I'm trying to solve question 4.6 using maximum principle
Suppose that $u(x, t)>0$ solves $$ \frac{\partial u}{\partial t}=\frac{\partial}{\partial x}\left(u \frac{\partial u}{\partial x}\right)+u $$ in a region $D$ bounded by the lines $t=0$ and $t=\tau$ and two non-intersecting smooth curves $C_1$ and $C_2$.
Prove that if a solution exists then $u(x, t)$ attains its minimum value on $t=0$ or on one of the curves $C_1$ and $C_2$.
My working
Let
$$
∂_P D=(\left[a_1, a_2\right] ×\{0\})∪C_1∪C_2.
$$
Since $D$ is compact, a continuous function $u$ has a minimum point in $D$.
First suppose $u>0$ and $∂_tu>∂_x(u∂_xu)+u=(∂_xu)^2+u∂_{xx}u+u$
If $u(x,t)$ has an internal minimum, then at this point
$$∂_xu=∂_tu=0 ∂_{xx}u≥0$$
If $u(x,t)$ has a minimum at a point on $t=τ$, then at this point
$$∂_xu=0 ∂_tu≤0 ∂_{xx}u≥0$$
Both contradicts $∂_tu>∂_x(u∂_xu)+u$ and it follows that minimum point of $u$ must be on $∂_PD$.
Suppose now that $∂_tu=∂_x(u∂_xu)+u$, then define $v(x,t)=u(x,t)-ϵ$ for $ϵ>0$.

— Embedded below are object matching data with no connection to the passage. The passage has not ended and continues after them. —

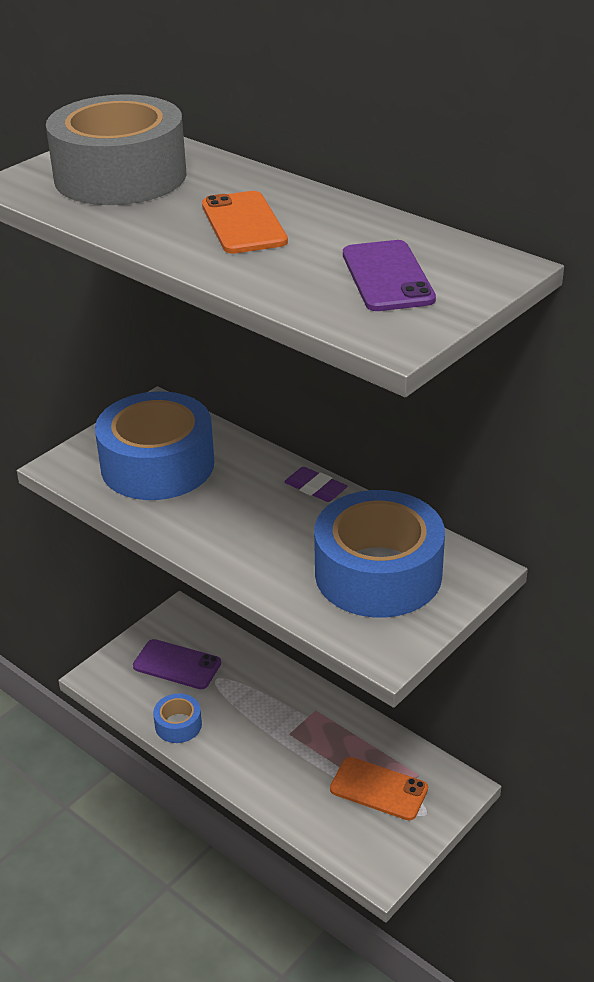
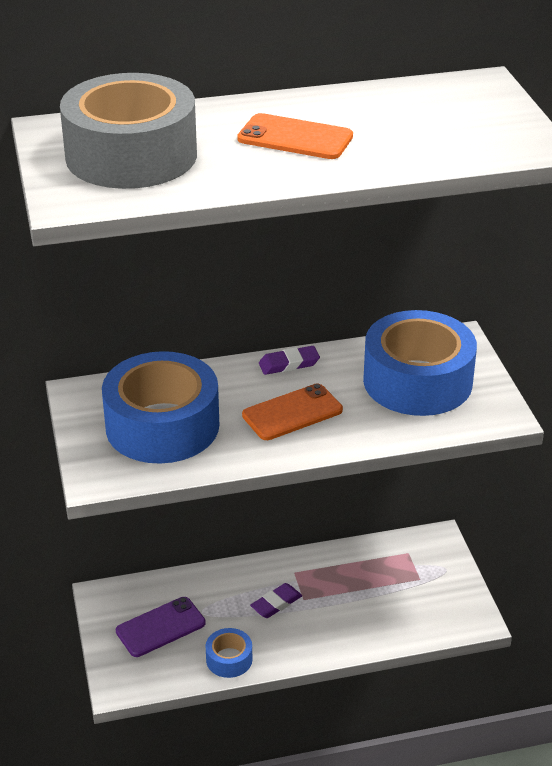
camera: 55 degrees left, 0 degrees up
orange phone [330,757,428,820] -> orange phone moved to [242,384,343,440]
purple phone [343,240,436,311] -> none
none -> purple eraser [250,583,302,618]

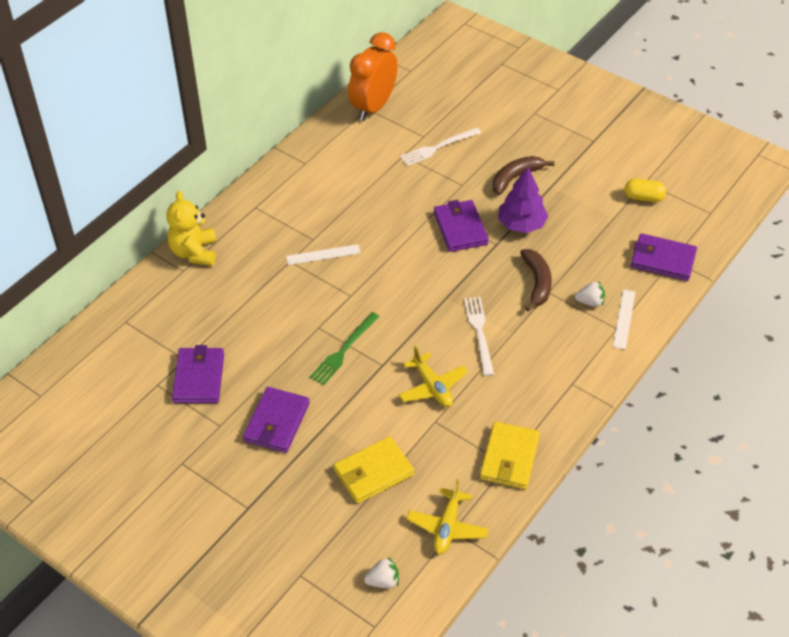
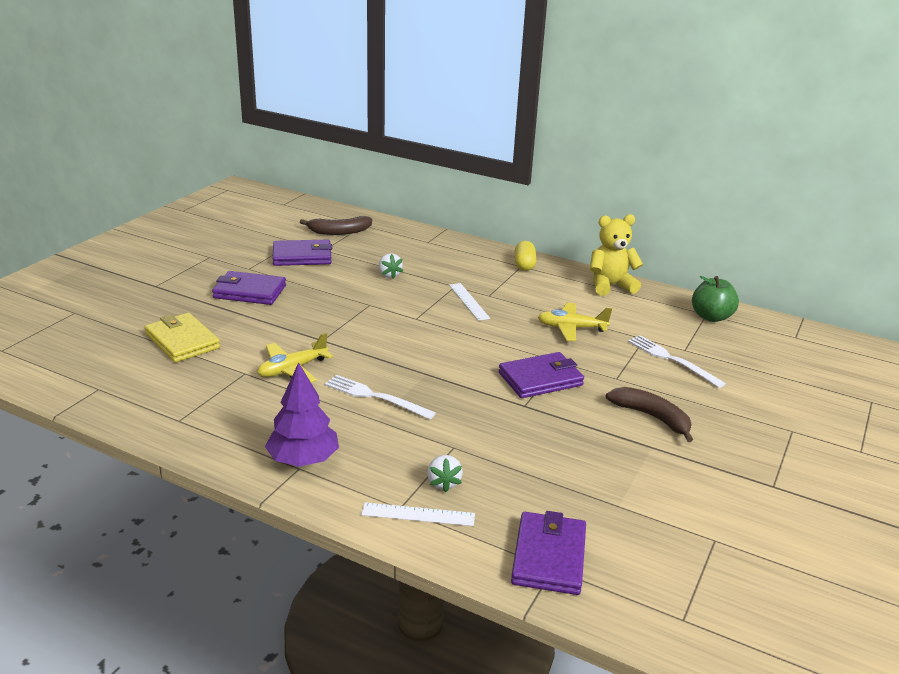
camera: 80 degrees right, 20 degrees down
yellow teddy bear [166,191,216,266] -> yellow teddy bear moved to [590,214,643,296]
green fork [310,312,380,385] -> none
orange clock [348,32,398,121] -> green apple [692,276,739,322]
white strawberry [364,557,399,588] -> white strawberry moved to [379,253,403,279]
yellow plane [407,479,488,554] -> yellow plane moved to [538,303,612,341]
white fork [464,297,494,376] -> white fork turned 135 degrees counterclockwise [325,375,436,419]
yellow wallet [480,422,540,489] -> none
purple tree [498,167,548,233] -> purple tree moved to [265,362,339,467]
brown banana [520,249,552,312] -> brown banana moved to [300,216,372,235]
yellow capsule [625,179,666,202] -> yellow capsule moved to [515,241,537,271]

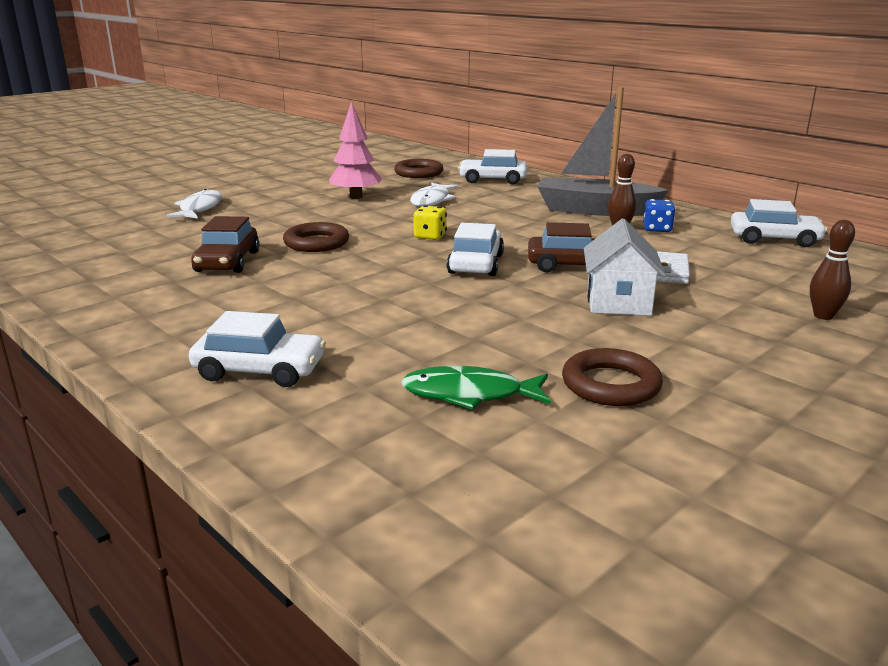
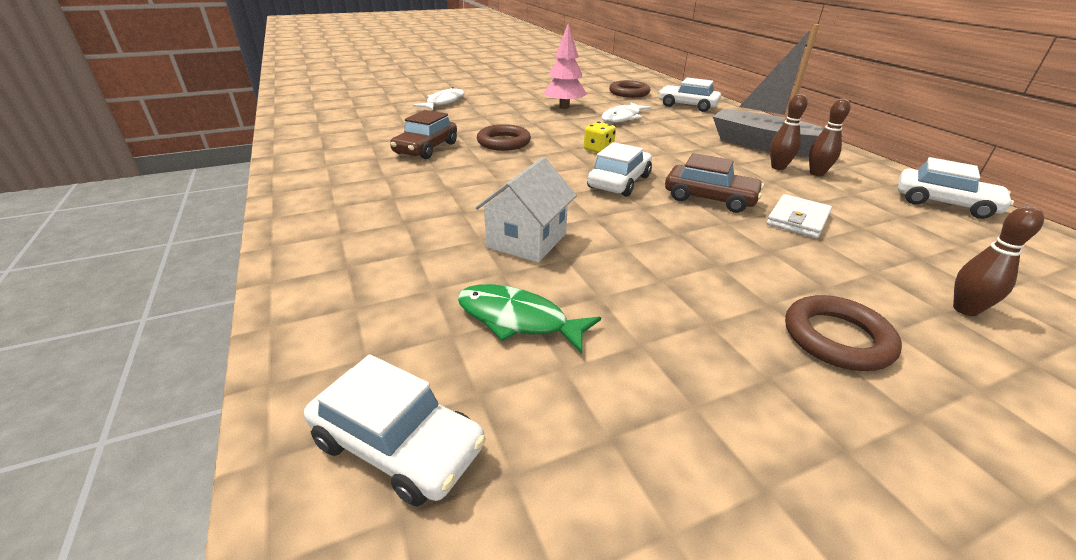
camera: 20 degrees right, 10 degrees up
white car [189,311,326,387] -> white car moved to [304,354,486,506]
brown ring [562,348,663,406] -> brown ring moved to [785,295,902,371]
white house [584,219,666,316] -> white house moved to [475,157,577,263]
blue dice [643,199,676,232] -> brown bowling pin [809,99,851,176]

Then $v$ satisfies $$\tag1 ∂_tv-∂_x(v∂_xv)-v=[∂_tu-∂_x(u∂_xu)-u]+(1+∂_{xx}u)ϵ>0$$ By the first part, the minimum point of $v$ is on $∂_PD$. $$u>v≥\min_{∂_PD}u-ϵ$$ Let $ϵ→0$ we conclude that $u$ takes its minimum on $∂_PD$.

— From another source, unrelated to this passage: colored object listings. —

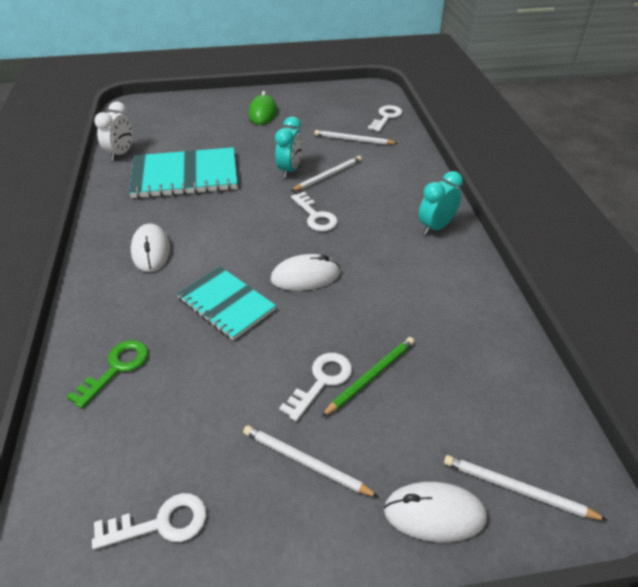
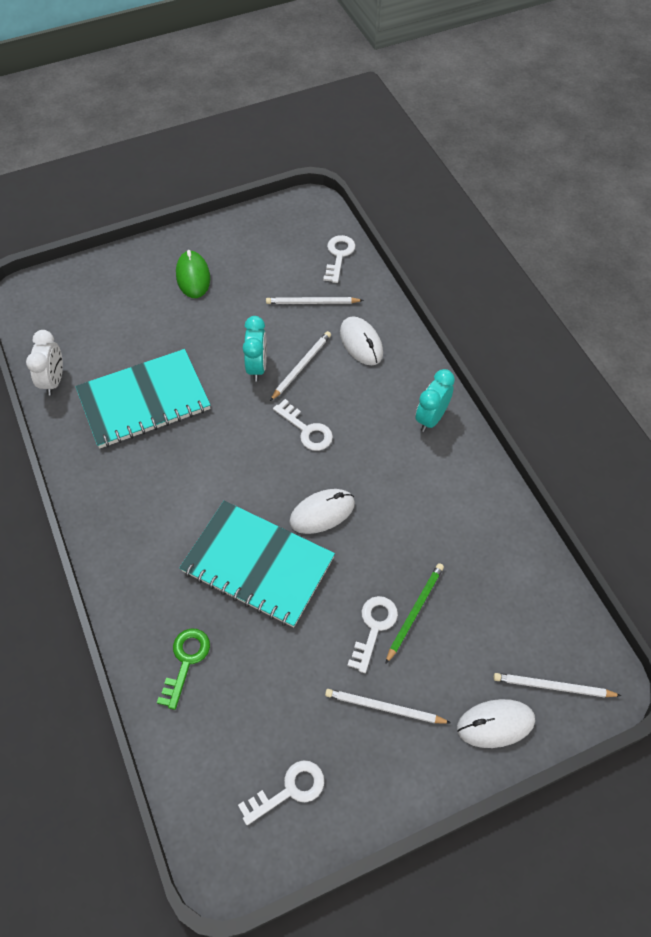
camera: 15 degrees left, 15 degrees up
white mouse [131,224,170,272] -> white mouse moved to [340,316,383,365]
turquoise notebook [177,266,276,341] -> turquoise notebook [179,501,335,628], size x1.54

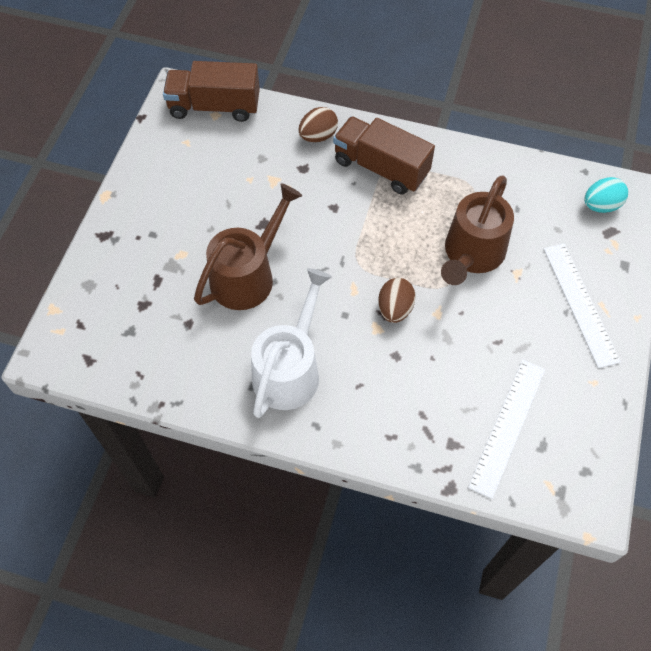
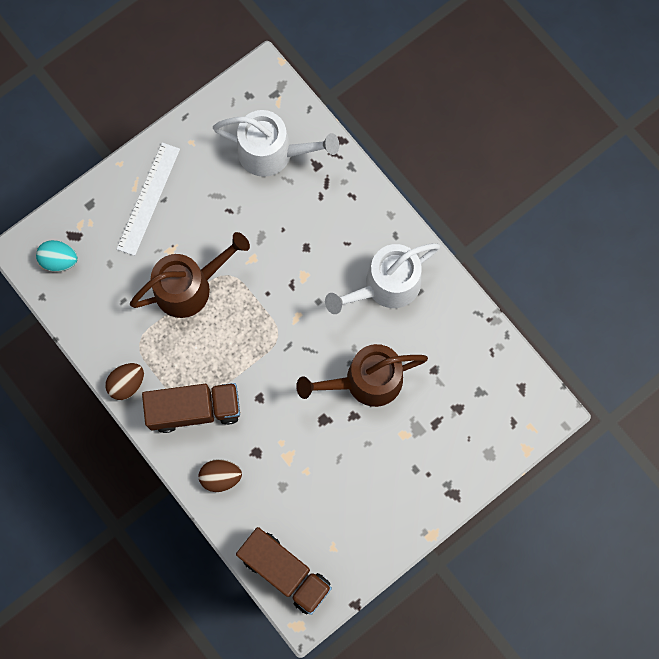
camera: 145 degrees left, 15 degrees up
brown truck [333,116,435,195] -> brown truck turned 75 degrees counterclockwise [142,383,240,433]
brown egg [378,278,416,323] -> brown egg moved to [105,363,144,400]
white ruler [468,360,545,499] -> white watering can [213,110,339,177]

But my solution has a flaw: in $(1)$ why do we have $1+∂_{xx}u\ge0$ ?
I find a similar question: Maximum principle for a nonlinear heat equation
Below is Theorem 4.3. in $\S$4.4.2 The maximum principle for heat equation
Suppose that $u(x, t)$ satisfies $$ u_t-u_{x x} \leq 0 $$ in a region $D_\tau$ bounded by the lines $t=0, t=\tau>0$, and two non-intersecting smooth curves $C_1$ and $C_2$ that are nowhere parallel to the x-axis. Suppose also that $f \leq 0$ in $D_\tau$. Then $u$ takes its maximum value either on $t=0$ or on one of the curves $C_1$ or $C_2$.

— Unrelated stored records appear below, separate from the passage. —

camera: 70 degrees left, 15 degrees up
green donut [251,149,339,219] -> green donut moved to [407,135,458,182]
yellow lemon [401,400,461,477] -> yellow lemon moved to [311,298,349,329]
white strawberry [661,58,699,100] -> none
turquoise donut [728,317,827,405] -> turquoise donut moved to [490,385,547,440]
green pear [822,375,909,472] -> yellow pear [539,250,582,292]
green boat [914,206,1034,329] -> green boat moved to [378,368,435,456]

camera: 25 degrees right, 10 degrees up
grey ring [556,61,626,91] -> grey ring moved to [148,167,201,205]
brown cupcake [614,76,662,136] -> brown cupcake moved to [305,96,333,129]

Proof: We first observe that since $u$ is a continuous function on a compact set $\bar{D}_\tau$ it will achieve its maximum on $\bar{D}_\tau$
Suppose first that $u_t-u_{x x}<0$ in $D_\tau$. At an internal maximum inside $D_\tau, u$ must satisfy $$ u_x=u_t=0 u_{x x} \leq 0,\left(u_{t t} \leq 0\right) $$ On the other hand, if $u$ has a maximum at a point on $t=\tau$, then there it must satisfy $$ u_x=0, u_t \geq 0, u_{x x} \leq 0 $$ With $u_t-u_{x x}$ assumed to be strictly negative, both of these lead to contradictions, and it follows that $u$ must take its maximum value somewhere on $\partial D_\tau$ but not on $t=\tau$. We are done. Suppose now that $u_t-u_{x x} \leq 0$, then define $$ v(x, t)=u(x, t)+\frac{\epsilon}{2} x^2 $$ where $\epsilon$ is a positive constant. Then $v$ satisfies $$ v_t-v_{x x}=u_t-u_{x x}-\epsilon<0 $$ in $D_\tau$. So by the earlier step $v$ takes its maximum value on $\partial D_\tau$ but not on $t=\tau$. Now if the maximum value of $u$ over these three portions of $\partial D_\tau$ is $M$, and the maximum value of $|x|$ on $C_1$ and $C_2$ is $L$, then $$ u \leq v \leq \frac{L^2 \epsilon}{2}+M $$ Now we let $\epsilon \rightarrow 0$ and conclude that $u \leq M$, i.e. $\mathrm{u}$ takes its maximum value on $\partial D_\tau$ but not on $t=\tau.\quad\square$
If $u_t-u_{x x} \geq 0$ in $D_\tau$, then a similar argument shows that $u$ attains its minimum value on $\partial D_\tau$ but not on $t=\tau$. Thus, for the homogeneous equation (the heat equation) $u$ attains both its maximum and its minimum values on $\partial D_\tau$ but not on $t=\tau$